Data to use –
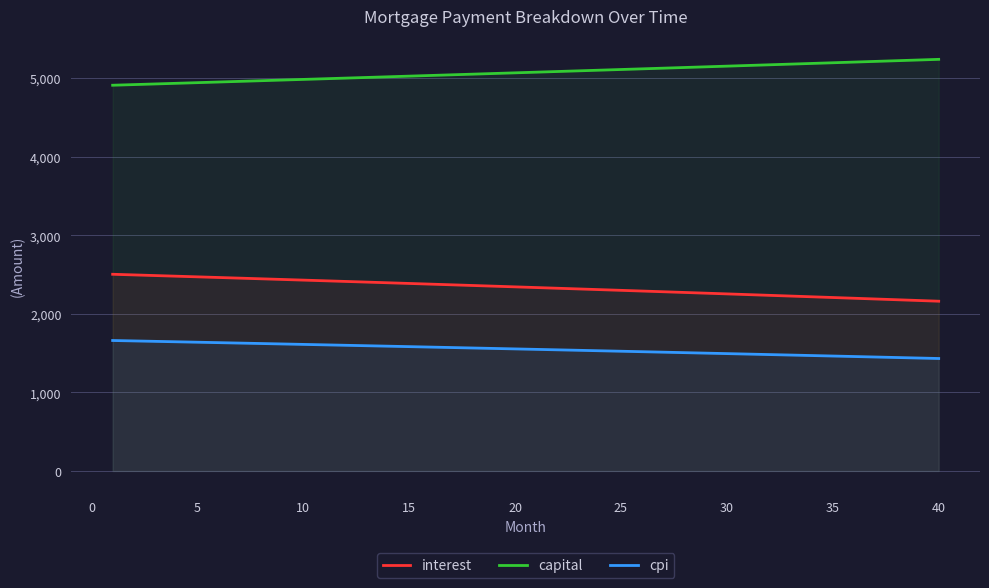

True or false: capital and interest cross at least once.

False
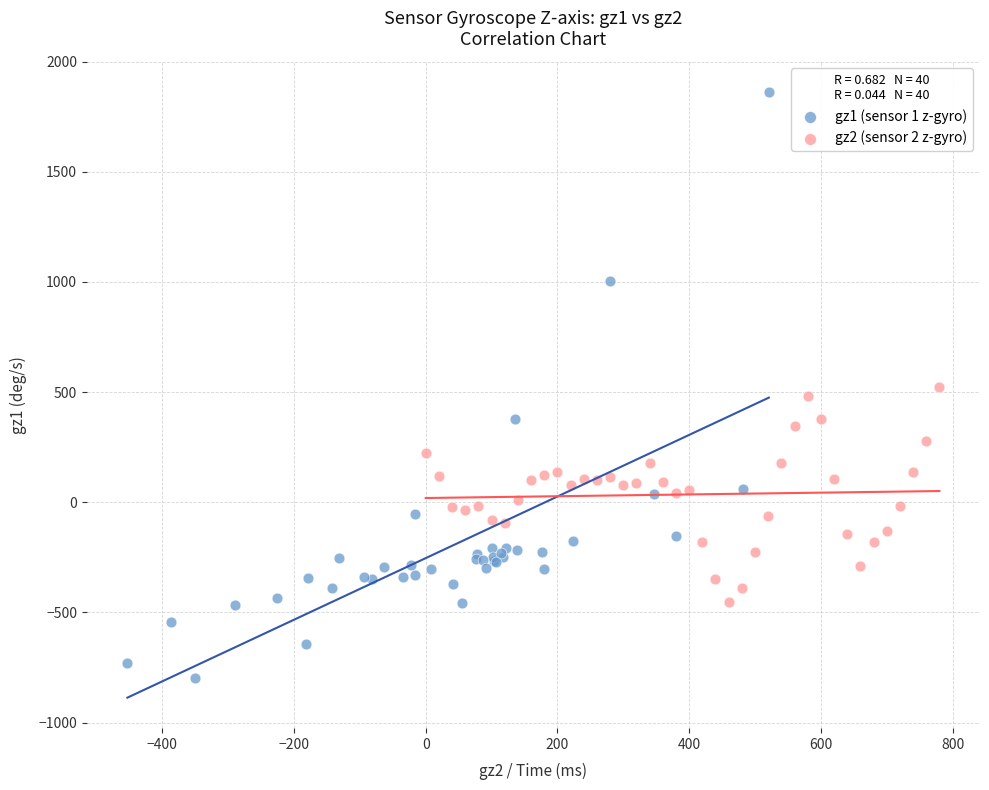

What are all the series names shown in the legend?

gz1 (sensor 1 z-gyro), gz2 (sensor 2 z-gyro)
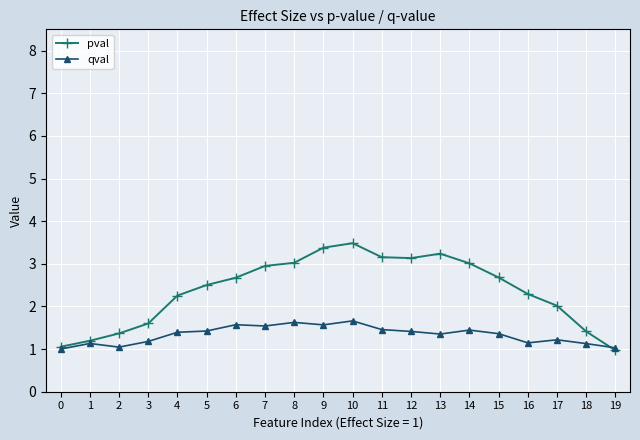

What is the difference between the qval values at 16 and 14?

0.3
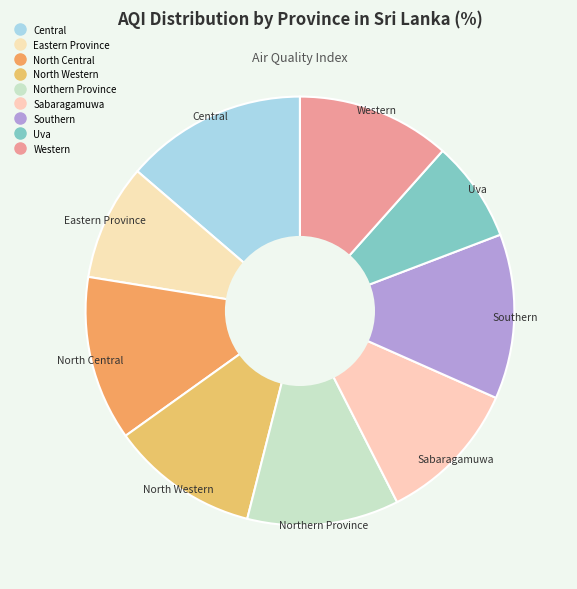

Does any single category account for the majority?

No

---

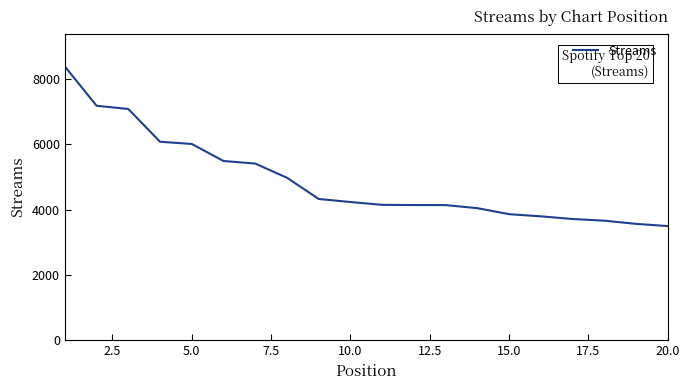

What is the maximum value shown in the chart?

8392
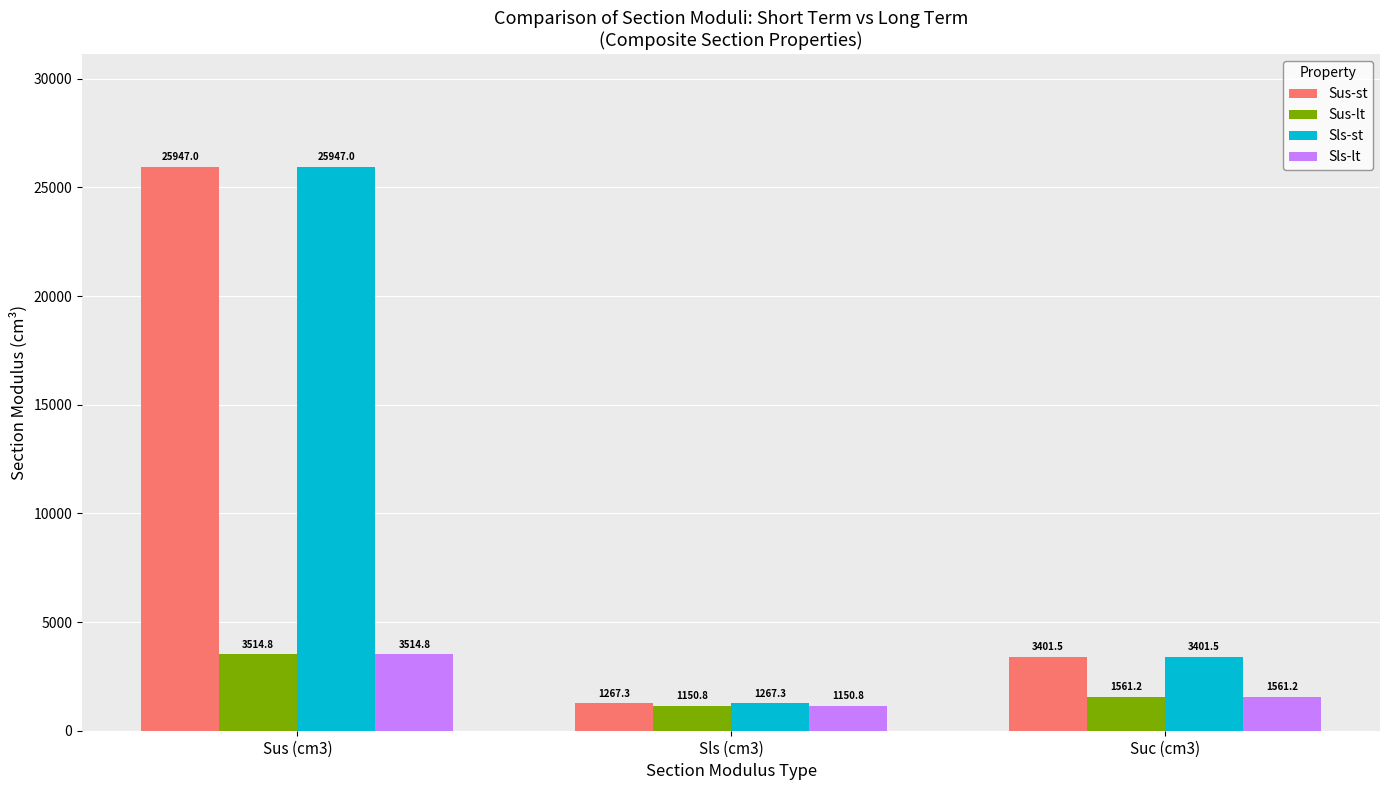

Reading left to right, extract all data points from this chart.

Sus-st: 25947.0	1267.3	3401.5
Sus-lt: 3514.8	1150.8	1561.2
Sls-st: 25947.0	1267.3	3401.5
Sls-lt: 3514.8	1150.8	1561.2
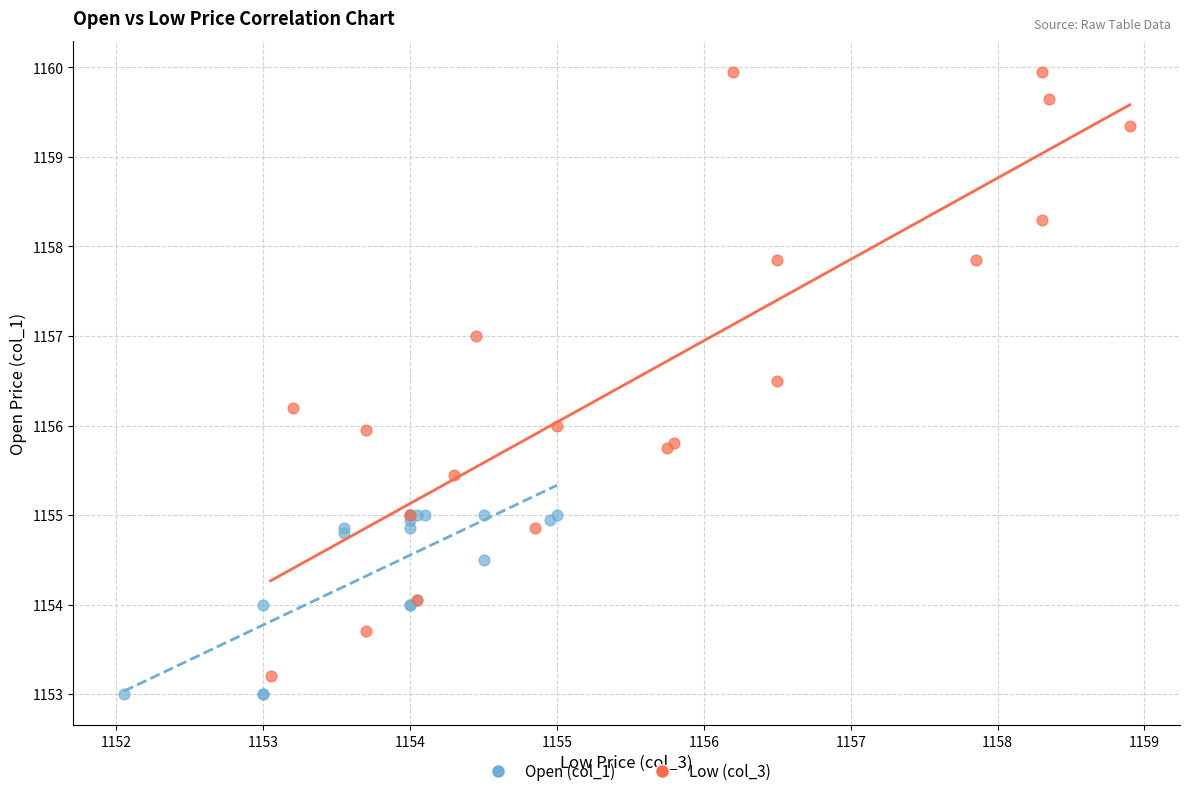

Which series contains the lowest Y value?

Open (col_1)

* * *

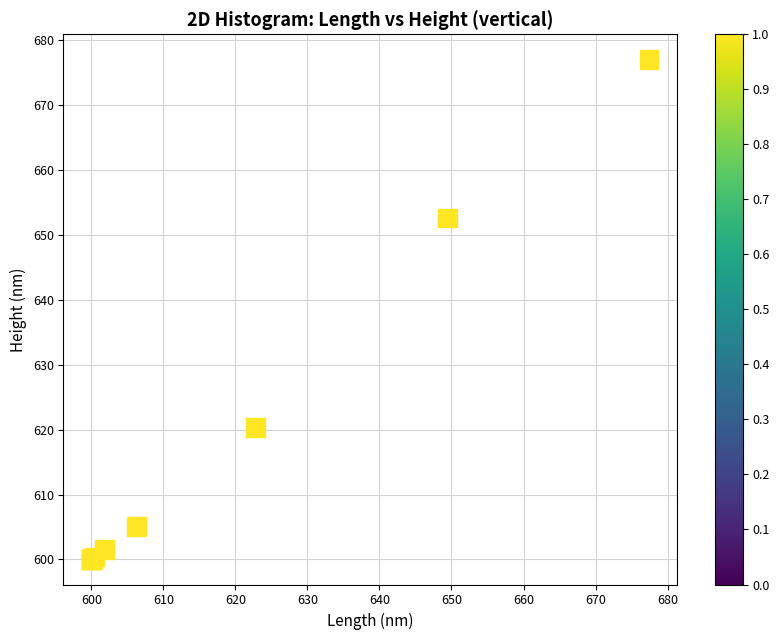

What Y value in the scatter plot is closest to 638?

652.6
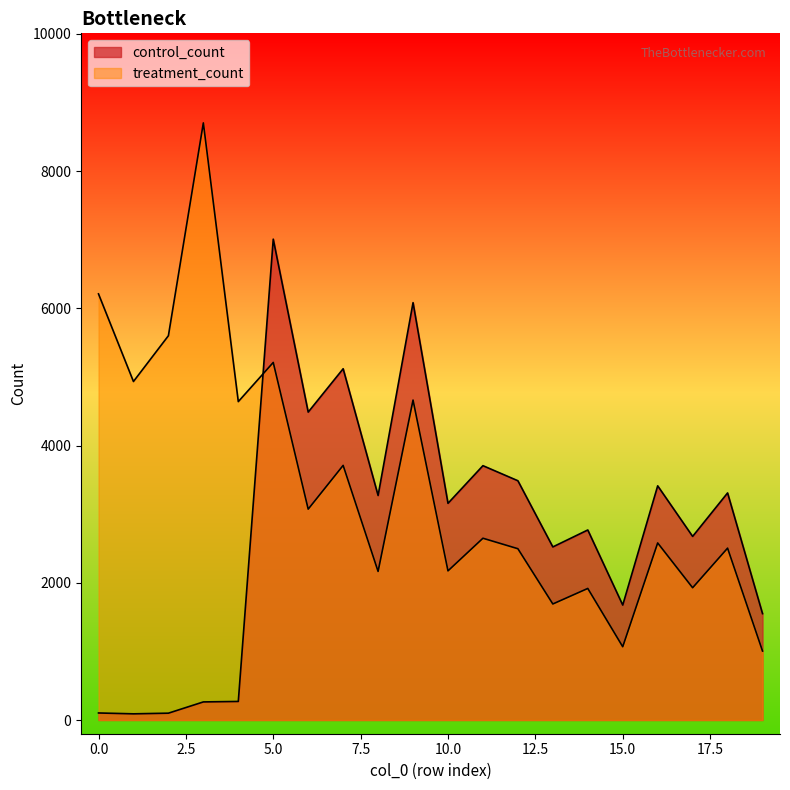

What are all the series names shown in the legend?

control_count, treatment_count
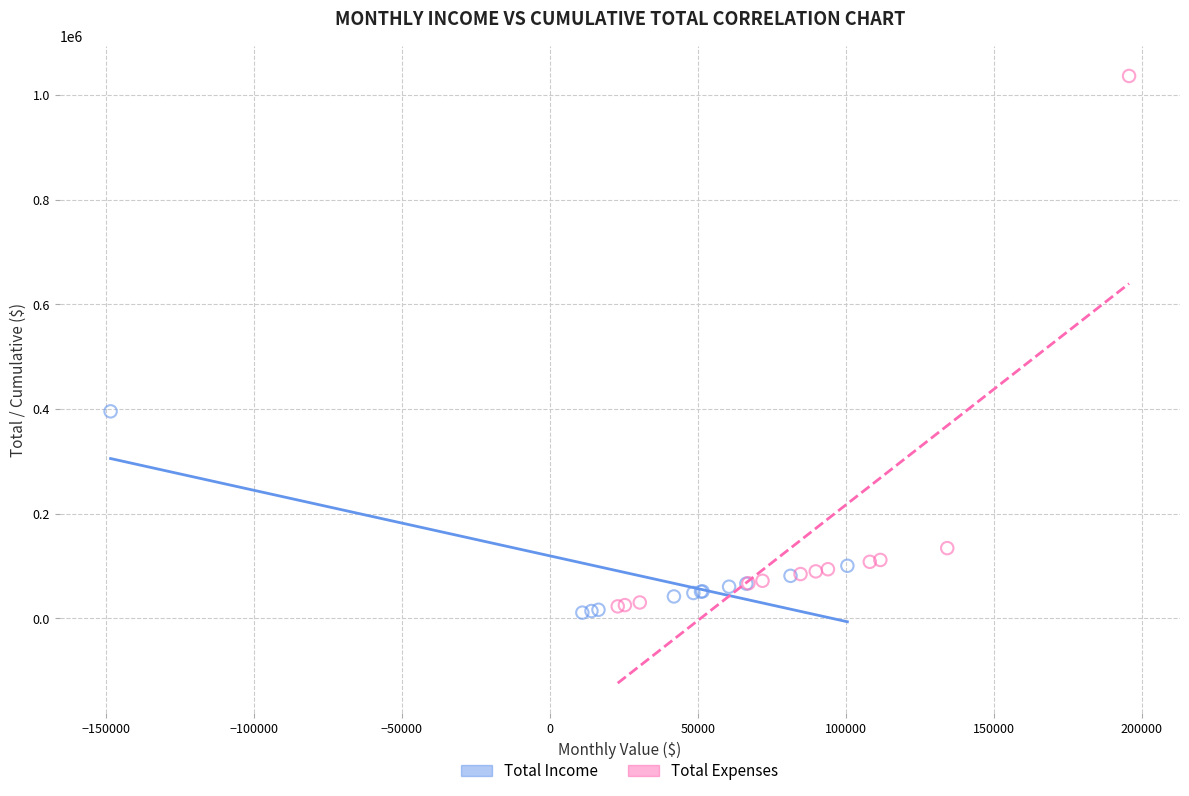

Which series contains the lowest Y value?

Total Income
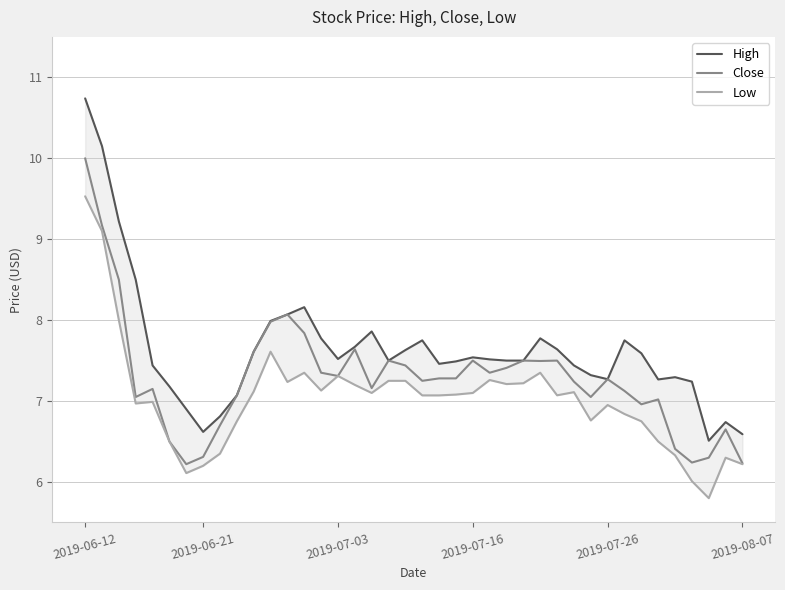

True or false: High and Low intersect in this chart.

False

Task objective – Output as a numbered list everything in the records from the line containing "True or false: capital" down to the line containing "Does any single", both included, with blank lines and pictures left out.

Task response –
1. True or false: capital and interest cross at least once.
2. False
3. What are all the series names shown in the legend?
4. gz1 (sensor 1 z-gyro), gz2 (sensor 2 z-gyro)
5. What is the difference between the qval values at 16 and 14?
6. 0.3
7. Does any single category account for the majority?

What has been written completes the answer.